PROBIOTICS AND PARASITES




Post # 17
PROBIOTICS AND PARASITES

Donald A. Windsor

Probiotic bacterial coatings on seeds enable plants to endure stresses, such as drought, and produce better crop yields. Indigo Agriculture is the company that is developing these coatings (1).

Could parasites, especially those that enter hosts’ bodies, naturally carry along their own probiotic bacteria? Probiotics might be the parasites’ way of preparing their hosts for enduring the stresses of their burden. Some parasites may even be able to be probiotics themselves. I have often wondered if parasites actually help their hosts bear the afflictions they cause.

In fact, a parasite has already been reported as being a probiotic. The haemoflagellate, Leishmania mexicana, protects its phlebotomine sand fly vector, Lutzomyia longipalpis, from the pathogenic bacterium, Serratia marcescens (2).

Could probiotics partially explain why some parasite species have intermediate hosts? Perhaps larval stages pickup probiotic bacteria from their intermediate hosts and carry them to their definitive hosts.

Probiotics may even explain host specificity and could offer a way to conserve parasites by providing new hosts.

Other microbes besides bacteria, such as fungi and even viruses, could also be probiotic.

Probiotics might also be useful in the therapy of pathogenic parasites. A probiotic is being tested as a treatment of white-nose syndrome in bats, an often fatal disease caused by a fungus (3).

I suspect that there is a lot more to the involvements of probiotics in ecosystems. I am now investigating.

References cited:

1. Anon. Less pesticide, more bacteria (That’s a good thing). Bloomberg Bussinessweek 2018 April 23; (4566): 25-26.

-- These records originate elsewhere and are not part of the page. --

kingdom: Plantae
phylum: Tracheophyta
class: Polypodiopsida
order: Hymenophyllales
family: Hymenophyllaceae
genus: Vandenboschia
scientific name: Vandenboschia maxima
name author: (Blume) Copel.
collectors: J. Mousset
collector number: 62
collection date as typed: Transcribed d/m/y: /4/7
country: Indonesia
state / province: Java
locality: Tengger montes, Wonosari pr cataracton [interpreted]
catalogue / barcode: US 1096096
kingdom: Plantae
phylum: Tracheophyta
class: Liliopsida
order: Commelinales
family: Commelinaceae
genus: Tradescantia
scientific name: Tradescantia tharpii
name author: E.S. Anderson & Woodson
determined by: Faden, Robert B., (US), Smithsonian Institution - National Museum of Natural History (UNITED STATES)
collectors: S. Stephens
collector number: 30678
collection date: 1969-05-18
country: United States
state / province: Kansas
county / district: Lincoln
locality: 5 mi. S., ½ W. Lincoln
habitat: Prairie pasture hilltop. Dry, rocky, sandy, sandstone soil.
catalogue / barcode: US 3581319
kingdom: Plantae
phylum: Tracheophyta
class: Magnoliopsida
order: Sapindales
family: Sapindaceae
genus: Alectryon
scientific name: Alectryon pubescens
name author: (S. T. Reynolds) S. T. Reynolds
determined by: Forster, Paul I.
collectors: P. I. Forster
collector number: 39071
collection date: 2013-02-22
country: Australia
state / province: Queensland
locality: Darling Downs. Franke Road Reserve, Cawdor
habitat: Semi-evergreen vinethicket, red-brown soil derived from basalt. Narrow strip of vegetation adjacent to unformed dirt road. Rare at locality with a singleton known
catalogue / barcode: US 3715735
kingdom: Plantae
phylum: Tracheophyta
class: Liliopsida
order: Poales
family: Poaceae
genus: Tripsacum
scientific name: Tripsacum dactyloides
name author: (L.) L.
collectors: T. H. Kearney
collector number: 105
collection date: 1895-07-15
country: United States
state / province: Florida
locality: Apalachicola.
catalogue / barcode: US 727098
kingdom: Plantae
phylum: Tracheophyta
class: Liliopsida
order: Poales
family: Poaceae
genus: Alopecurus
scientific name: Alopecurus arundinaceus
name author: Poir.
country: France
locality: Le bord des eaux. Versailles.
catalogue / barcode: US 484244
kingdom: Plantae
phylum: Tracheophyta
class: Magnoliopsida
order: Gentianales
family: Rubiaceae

2. Sant’Anna, Mauricio R.V. ; Diaz-Albiter, Hector ; Aguiar-Martins, Kelsilandia ; Al Salem, Waleed S. ; Cavalcante, Reginaldo R. ; Dillon, Viv M. ; Bates, Paul A. ; Genta, Fernando A. ; Dillon Rod J. Colonisation resistance in the sand fly gut: Leishmania protects Lutzoyia longipalpis from bacterial infection. Parasites & Vectors 2014 July 23; 7: 329-338.

3. Oosthoek, Sharon. Bats to the wall. New Scientist 2018 April 21; 238(3174): 42-43.